_DESCRIPTION OF THE TASK:_
Copy the data that follows exactly. Include no pictures.

..............................

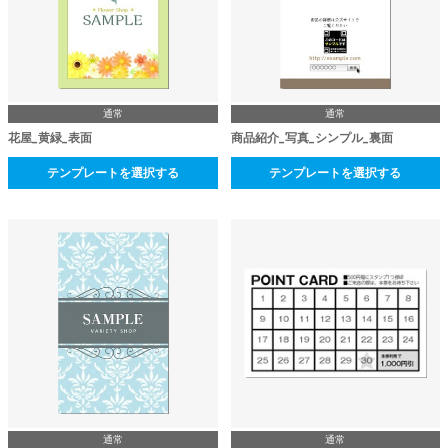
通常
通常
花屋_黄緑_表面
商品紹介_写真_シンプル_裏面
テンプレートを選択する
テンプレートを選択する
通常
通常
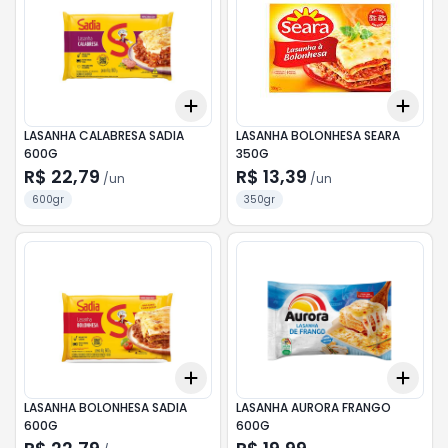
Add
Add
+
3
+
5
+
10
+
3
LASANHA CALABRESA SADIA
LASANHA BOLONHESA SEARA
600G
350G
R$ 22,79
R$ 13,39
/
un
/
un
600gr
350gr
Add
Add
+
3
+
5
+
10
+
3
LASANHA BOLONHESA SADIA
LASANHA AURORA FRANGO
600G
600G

..............................

_PROBLEM SOLUTION:_
通常
通常
花屋_黄緑_表面
商品紹介_写真_シンプル_裏面
テンプレートを選択する
テンプレートを選択する
通常
通常
Add
Add
+
3
+
5
+
10
+
3
LASANHA CALABRESA SADIA
LASANHA BOLONHESA SEARA
600G
350G
R$ 22,79
R$ 13,39
/
un
/
un
600gr
350gr
Add
Add
+
3
+
5
+
10
+
3
LASANHA BOLONHESA SADIA
LASANHA AURORA FRANGO
600G
600G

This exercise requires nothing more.